╭──
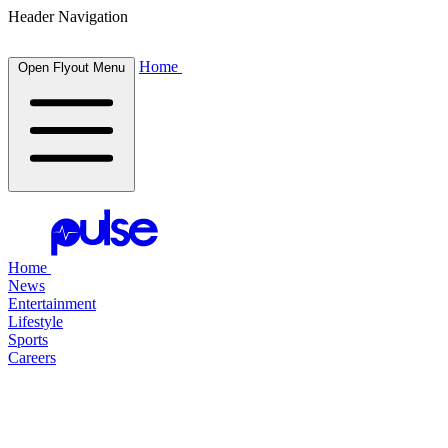
Header Navigation
Home
Open Flyout Menu
Home
News
Entertainment
Lifestyle
Sports
Careers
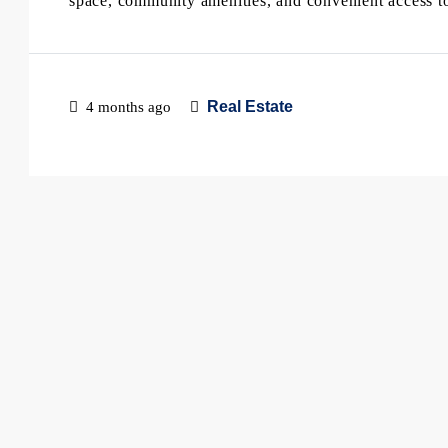
space, community amenities, and convenient access to 
Real Estate
4 months ago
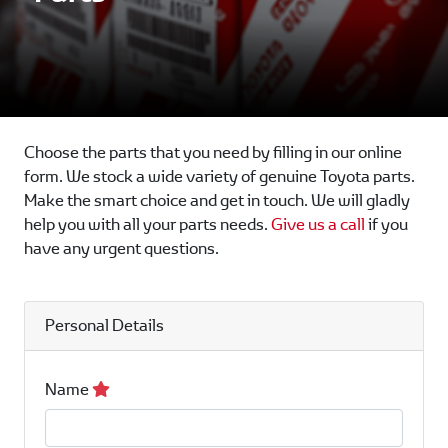
Choose the parts that you need by filling in our online
form. We stock a wide variety of genuine Toyota parts.
Make the smart choice and get in touch. We will gladly
help you with all your parts needs.
Give us a call
if you
have any urgent questions.
Personal Details
Name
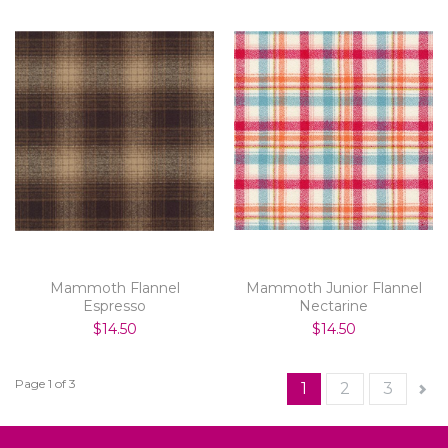
Mammoth Flannel
Mammoth Junior Flannel
Espresso
Nectarine
$14.50
$14.50
Page 1 of 3
1
2
3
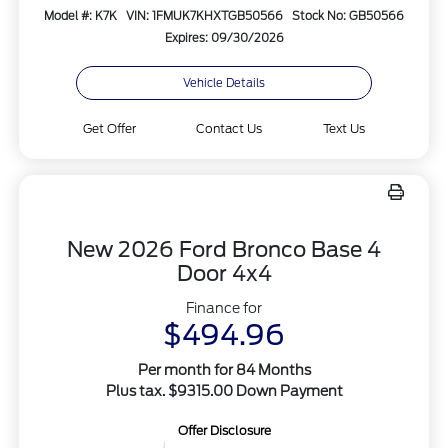
Model #: K7K
VIN: 1FMUK7KHXTGB50566
Stock No: GB50566
Expires: 09/30/2026
Vehicle Details
Get Offer
Contact Us
Text Us
New 2026 Ford Bronco Base 4
Door 4x4
Finance for
$494.96
Per month for 84 Months
Plus tax. $9315.00 Down Payment
Offer Disclosure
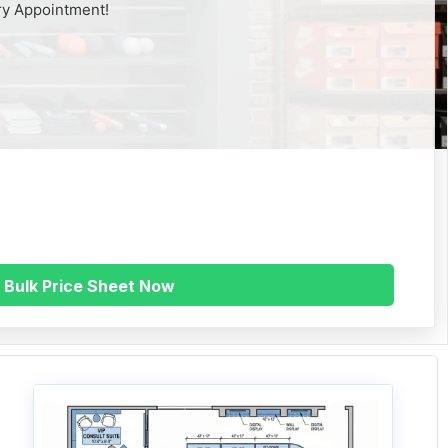
ry Appointment!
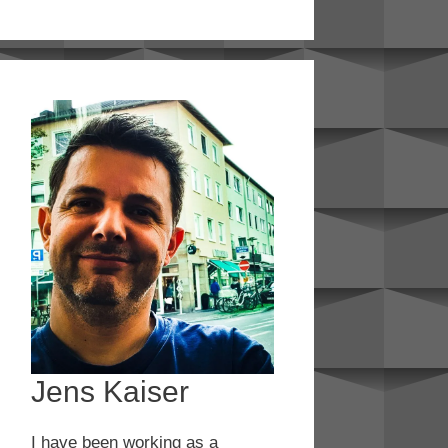
Jens Kaiser
I have been working as a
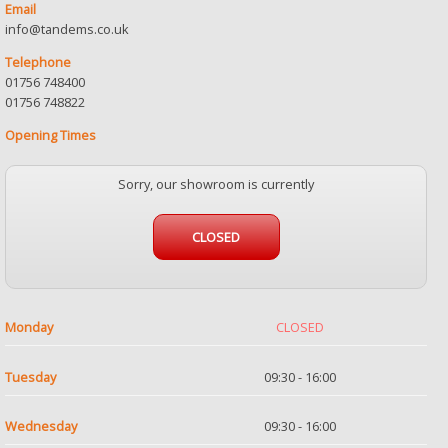
Email
info@tandems.co.uk
Telephone
01756 748400
01756 748822
Opening Times
Sorry, our showroom is currently
CLOSED
Monday
CLOSED
Tuesday
09:30 - 16:00
Wednesday
09:30 - 16:00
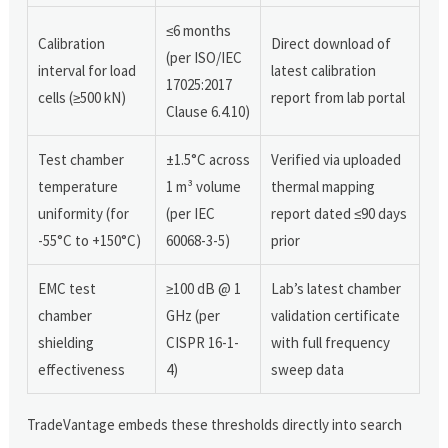
≤6 months
Calibration
Direct download of
(per ISO/IEC
interval for load
latest calibration
17025:2017
cells (≥500 kN)
report from lab portal
Clause 6.4.10)
Test chamber
±1.5°C across
Verified via uploaded
temperature
1 m³ volume
thermal mapping
uniformity (for
(per IEC
report dated ≤90 days
-55°C to +150°C)
60068-3-5)
prior
EMC test
≥100 dB @ 1
Lab’s latest chamber
chamber
GHz (per
validation certificate
shielding
CISPR 16-1-
with full frequency
effectiveness
4)
sweep data
TradeVantage embeds these thresholds directly into search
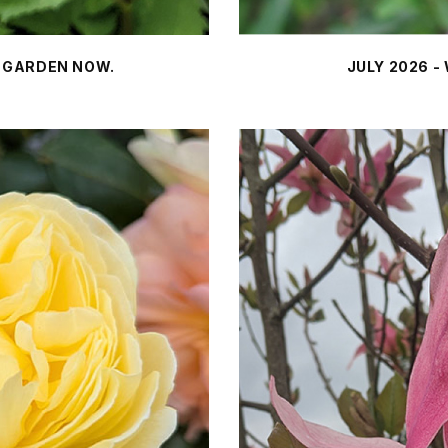
E GARDEN NOW.
JULY 2026 -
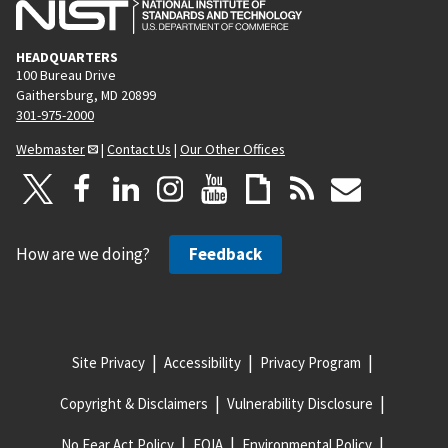
HEADQUARTERS
100 Bureau Drive
Gaithersburg, MD 20899
301-975-2000
Webmaster
|
Contact Us
|
Our Other Offices
How are we doing?
Feedback
Site Privacy
Accessibility
Privacy Program
Copyright & Disclaimers
Vulnerability Disclosure
No Fear Act Policy
FOIA
Environmental Policy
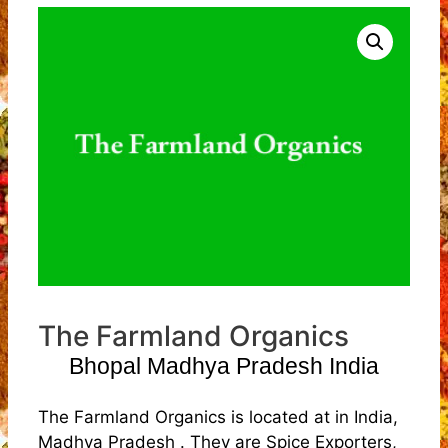
The Farmland Organics
Bhopal Madhya Pradesh India
The Farmland Organics is located at in India,
Madhya Pradesh . They are Spice Exporters,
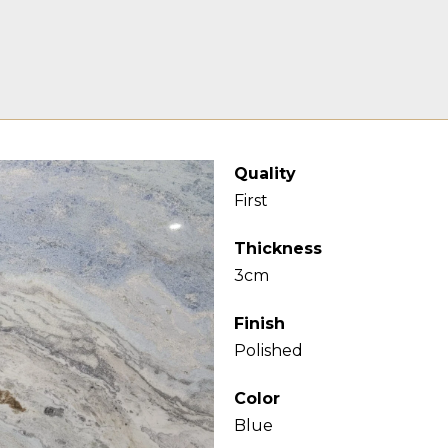
Quality
First
Thickness
3cm
Finish
Polished
Color
Blue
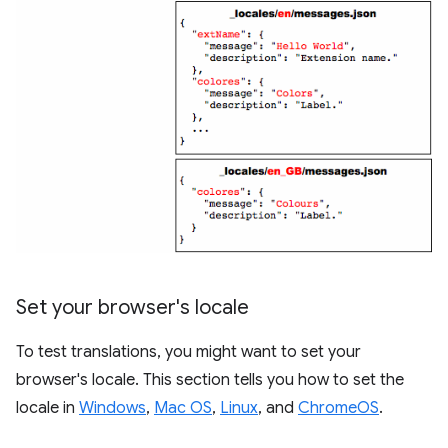
Set your browser's locale
To test translations, you might want to set your
browser's locale. This section tells you how to set the
locale in
Windows
,
Mac OS
,
Linux
, and
ChromeOS
.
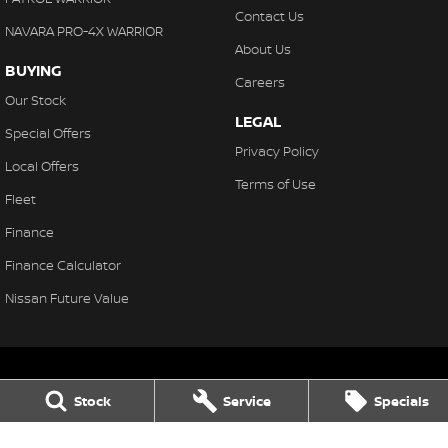
Contact Us
NAVARA PRO-4X WARRIOR
About Us
BUYING
Careers
Our Stock
LEGAL
Special Offers
Privacy Policy
Local Offers
Terms of Use
Fleet
Finance
Finance Calculator
Nissan Future Value
Stock
Service
Specials
South Hedland
2 Hamilton Road
,
South Hedland
WA
6722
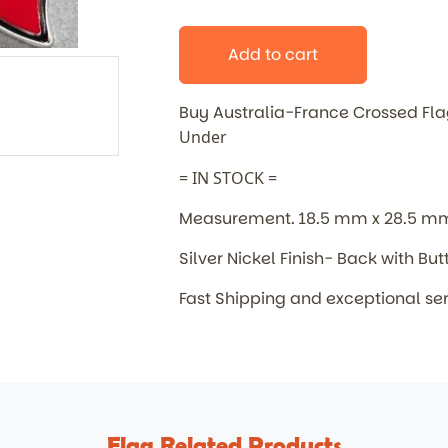
Add to cart
Buy Australia-France Crossed F
Under
= IN STOCK =
Measurement. 18.5 mm x 28.5 m
Silver Nickel Finish- Back with But
Fast Shipping and exceptional se
Flag Related Products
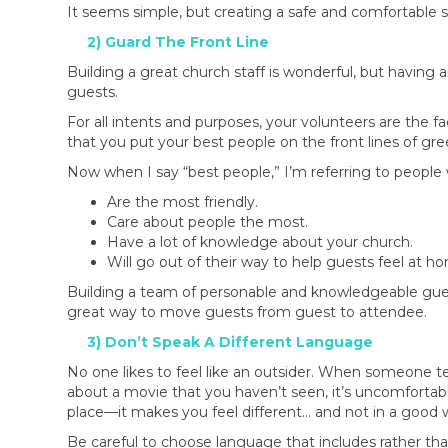
It seems simple, but creating a safe and comfortable
2) Guard The Front Line
Building a great church staff is wonderful, but having 
guests.
For all intents and purposes, your volunteers are the 
that you put your best people on the front lines of gr
Now when I say “best people,” I’m referring to peopl
Are the most friendly.
Care about people the most.
Have a lot of knowledge about your church.
Will go out of their way to help guests feel at h
Building a team of personable and knowledgeable gue
great way to move guests from guest to attendee.
3) Don’t Speak A Different Language
No one likes to feel like an outsider. When someone tel
about a movie that you haven’t seen, it’s uncomfortab
place—it makes you feel different… and not in a good 
Be careful to choose language that includes rather tha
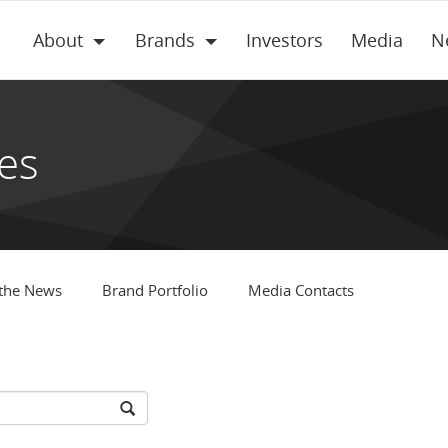
About
Brands
Investors
Media
N
es
 the News
Brand Portfolio
Media Contacts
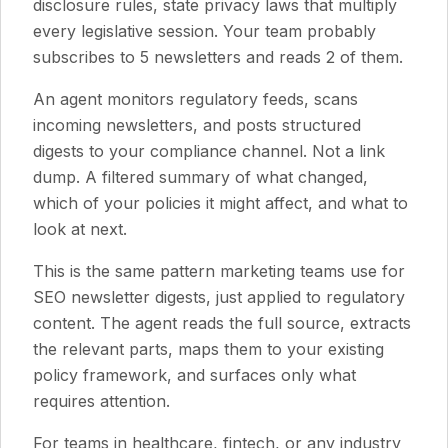
disclosure rules, state privacy laws that multiply
every legislative session. Your team probably
subscribes to 5 newsletters and reads 2 of them.
An agent monitors regulatory feeds, scans
incoming newsletters, and posts structured
digests to your compliance channel. Not a link
dump. A filtered summary of what changed,
which of your policies it might affect, and what to
look at next.
This is the same pattern marketing teams use for
SEO newsletter digests, just applied to regulatory
content. The agent reads the full source, extracts
the relevant parts, maps them to your existing
policy framework, and surfaces only what
requires attention.
For teams in healthcare, fintech, or any industry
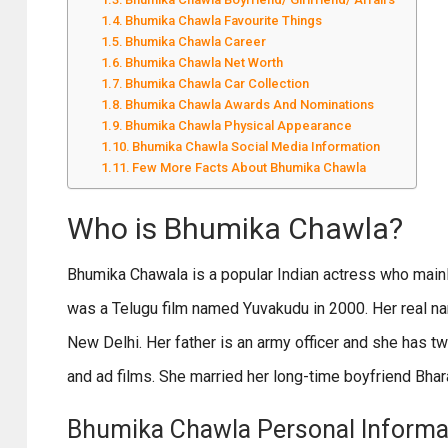
Bhumika Chawla Favourite Things
Bhumika Chawla Career
Bhumika Chawla Net Worth
Bhumika Chawla Car Collection
Bhumika Chawla Awards And Nominations
Bhumika Chawla Physical Appearance
Bhumika Chawla Social Media Information
Few More Facts About Bhumika Chawla
Who is Bhumika Chawla?
Bhumika Chawala is a popular Indian actress who mainly
was a Telugu film named Yuvakudu in 2000. Her real na
New Delhi. Her father is an army officer and she has t
and ad films. She married her long-time boyfriend Bhar
Bhumika Chawla Personal Informa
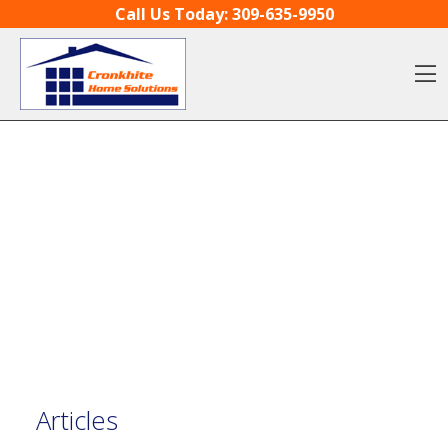
Skip to content
Call Us Today:
309-635-9950
O
Articles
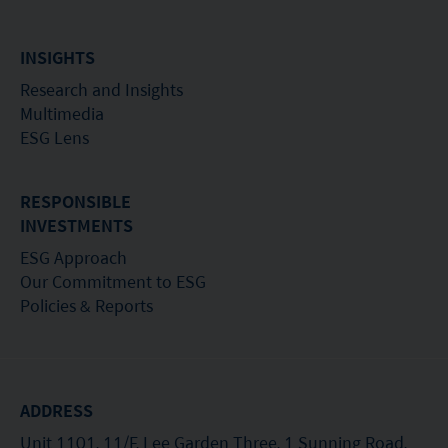
INSIGHTS
Research and Insights
Multimedia
ESG Lens
RESPONSIBLE
INVESTMENTS
ESG Approach
Our Commitment to ESG
Policies & Reports
ADDRESS
Unit 1101, 11/F, Lee Garden Three, 1 Sunning Road,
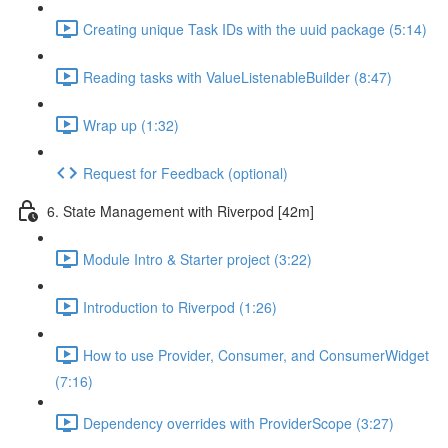
Creating unique Task IDs with the uuid package (5:14)
Reading tasks with ValueListenableBuilder (8:47)
Wrap up (1:32)
Request for Feedback (optional)
6. State Management with Riverpod [42m]
Module Intro & Starter project (3:22)
Introduction to Riverpod (1:26)
How to use Provider, Consumer, and ConsumerWidget
(7:16)
Dependency overrides with ProviderScope (3:27)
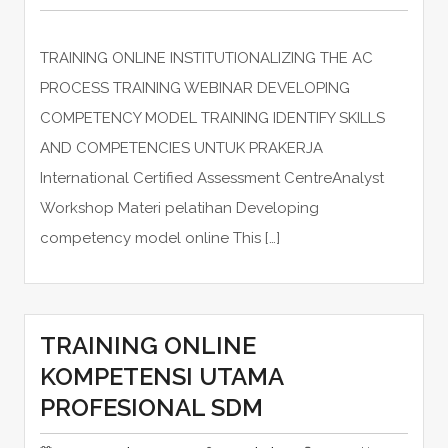
TRAINING ONLINE INSTITUTIONALIZING THE AC
PROCESS TRAINING WEBINAR DEVELOPING
COMPETENCY MODEL TRAINING IDENTIFY SKILLS
AND COMPETENCIES UNTUK PRAKERJA
International Certified Assessment CentreAnalyst
Workshop Materi pelatihan Developing
competency model online This […]
TRAINING ONLINE
KOMPETENSI UTAMA
PROFESIONAL SDM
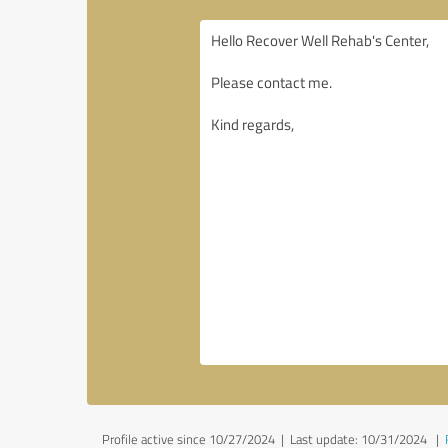
Profile active since 10/27/2024 |
Last update: 10/31/2024
|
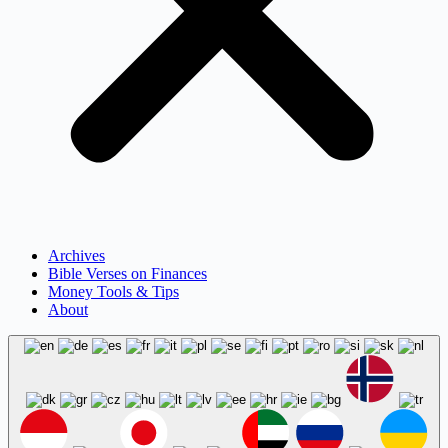
Archives
Bible Verses on Finances
Money Tools & Tips
About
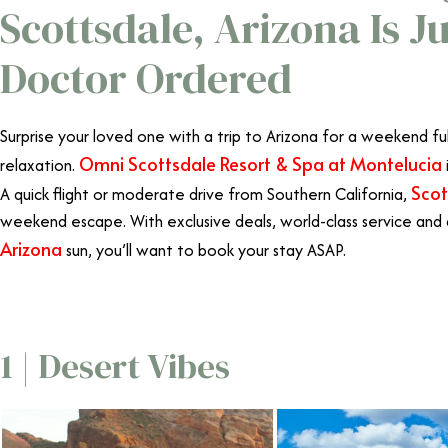
Scottsdale, Arizona Is J
Doctor Ordered
Surprise your loved one with a trip to Arizona for a weekend fu
Omni Scottsdale Resort & Spa at Montelucia
relaxation.
Scot
A quick flight or moderate drive from Southern California,
weekend escape. With exclusive deals, world-class service and
Arizona
sun, you’ll want to book your stay ASAP.
Omni Scotts
1 | Desert Vibes
Omni Scotts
╰──
Copy the text of all the rows above line for line, with no changes, and leave the pictures out of your answer.

Header Navigation
Home
Open Flyout Menu
Home
News
Entertainment
Lifestyle
Sports
Careers
space, community amenities, and convenient access to 
Real Estate
4 months ago
Choose the parts that you need by filling in our online
form. We stock a wide variety of genuine Toyota parts.
Make the smart choice and get in touch. We will gladly
help you with all your parts needs.
Give us a call
if you
have any urgent questions.
Personal Details
Name
Mammoth Flannel
Mammoth Junior Flannel
Espresso
Nectarine
$14.50
$14.50
Page 1 of 3
1
2
3
Model #: K7K
VIN: 1FMUK7KHXTGB50566
Stock No: GB50566
Expires: 09/30/2026
Vehicle Details
Get Offer
Contact Us
Text Us
New 2026 Ford Bronco Base 4
Door 4x4
Finance for
$494.96
Per month for 84 Months
Plus tax. $9315.00 Down Payment
Offer Disclosure
ry Appointment!
Jens Kaiser
I have been working as a
Email
info@tandems.co.uk
Telephone
01756 748400
01756 748822
Opening Times
Sorry, our showroom is currently
CLOSED
Monday
CLOSED
Tuesday
09:30 - 16:00
Wednesday
09:30 - 16:00
≤6 months
Calibration
Direct download of
(per ISO/IEC
interval for load
latest calibration
17025:2017
cells (≥500 kN)
report from lab portal
Clause 6.4.10)
Test chamber
±1.5°C across
Verified via uploaded
temperature
1 m³ volume
thermal mapping
uniformity (for
(per IEC
report dated ≤90 days
-55°C to +150°C)
60068-3-5)
prior
EMC test
≥100 dB @ 1
Lab’s latest chamber
chamber
GHz (per
validation certificate
shielding
CISPR 16-1-
with full frequency
effectiveness
4)
sweep data
TradeVantage embeds these thresholds directly into search
E GARDEN NOW.
JULY 2026 -
HEADQUARTERS
100 Bureau Drive
Gaithersburg, MD 20899
301-975-2000
Webmaster
|
Contact Us
|
Our Other Offices
How are we doing?
Feedback
Site Privacy
Accessibility
Privacy Program
Copyright & Disclaimers
Vulnerability Disclosure
No Fear Act Policy
FOIA
Environmental Policy
The Farmland Organics
Bhopal Madhya Pradesh India
The Farmland Organics is located at in India,
Madhya Pradesh . They are Spice Exporters,
Quality
First
Thickness
3cm
Finish
Polished
Color
Blue
Set your browser's locale
To test translations, you might want to set your
browser's locale. This section tells you how to set the
locale in
Windows
,
Mac OS
,
Linux
, and
ChromeOS
.
Contact Us
NAVARA PRO-4X WARRIOR
About Us
BUYING
Careers
Our Stock
LEGAL
Special Offers
Privacy Policy
Local Offers
Terms of Use
Fleet
Finance
Finance Calculator
Nissan Future Value
Stock
Service
Specials
South Hedland
2 Hamilton Road
,
South Hedland
WA
6722
Add to cart
Buy Australia-France Crossed F
Under
= IN STOCK =
Measurement. 18.5 mm x 28.5 m
Silver Nickel Finish- Back with But
Fast Shipping and exceptional se
Flag Related Products
It seems simple, but creating a safe and comfortable
2) Guard The Front Line
Building a great church staff is wonderful, but having 
guests.
For all intents and purposes, your volunteers are the 
that you put your best people on the front lines of gr
Now when I say “best people,” I’m referring to peopl
Are the most friendly.
Care about people the most.
Have a lot of knowledge about your church.
Will go out of their way to help guests feel at h
Building a team of personable and knowledgeable gue
great way to move guests from guest to attendee.
3) Don’t Speak A Different Language
No one likes to feel like an outsider. When someone tel
about a movie that you haven’t seen, it’s uncomfortab
place—it makes you feel different… and not in a good 
Be careful to choose language that includes rather tha
About
Brands
Investors
Media
N
es
 the News
Brand Portfolio
Media Contacts
disclosure rules, state privacy laws that multiply
every legislative session. Your team probably
subscribes to 5 newsletters and reads 2 of them.
An agent monitors regulatory feeds, scans
incoming newsletters, and posts structured
digests to your compliance channel. Not a link
dump. A filtered summary of what changed,
which of your policies it might affect, and what to
look at next.
This is the same pattern marketing teams use for
SEO newsletter digests, just applied to regulatory
content. The agent reads the full source, extracts
the relevant parts, maps them to your existing
policy framework, and surfaces only what
requires attention.
For teams in healthcare, fintech, or any industry
Bhumika Chawla Favourite Things
Bhumika Chawla Career
Bhumika Chawla Net Worth
Bhumika Chawla Car Collection
Bhumika Chawla Awards And Nominations
Bhumika Chawla Physical Appearance
Bhumika Chawla Social Media Information
Few More Facts About Bhumika Chawla
Who is Bhumika Chawla?
Bhumika Chawala is a popular Indian actress who mainly
was a Telugu film named Yuvakudu in 2000. Her real na
New Delhi. Her father is an army officer and she has t
and ad films. She married her long-time boyfriend Bhar
Bhumika Chawla Personal Informa
Skip to content
Call Us Today:
309-635-9950
O
Articles
INSIGHTS
Research and Insights
Multimedia
ESG Lens
RESPONSIBLE
INVESTMENTS
ESG Approach
Our Commitment to ESG
Policies & Reports
ADDRESS
Unit 1101, 11/F, Lee Garden Three, 1 Sunning Road,
Creating unique Task IDs with the uuid package (5:14)
Reading tasks with ValueListenableBuilder (8:47)
Wrap up (1:32)
Request for Feedback (optional)
6. State Management with Riverpod [42m]
Module Intro & Starter project (3:22)
Introduction to Riverpod (1:26)
How to use Provider, Consumer, and ConsumerWidget
(7:16)
Dependency overrides with ProviderScope (3:27)
TRAINING ONLINE INSTITUTIONALIZING THE AC
PROCESS TRAINING WEBINAR DEVELOPING
COMPETENCY MODEL TRAINING IDENTIFY SKILLS
AND COMPETENCIES UNTUK PRAKERJA
International Certified Assessment CentreAnalyst
Workshop Materi pelatihan Developing
competency model online This […]
TRAINING ONLINE
KOMPETENSI UTAMA
PROFESIONAL SDM
Profile active since 10/27/2024 |
Last update: 10/31/2024
|
Archives
Bible Verses on Finances
Money Tools & Tips
About
Scottsdale, Arizona Is J
Doctor Ordered
Surprise your loved one with a trip to Arizona for a weekend fu
Omni Scottsdale Resort & Spa at Montelucia
relaxation.
Scot
A quick flight or moderate drive from Southern California,
weekend escape. With exclusive deals, world-class service and
Arizona
sun, you’ll want to book your stay ASAP.
Omni Scotts
1 | Desert Vibes
Omni Scotts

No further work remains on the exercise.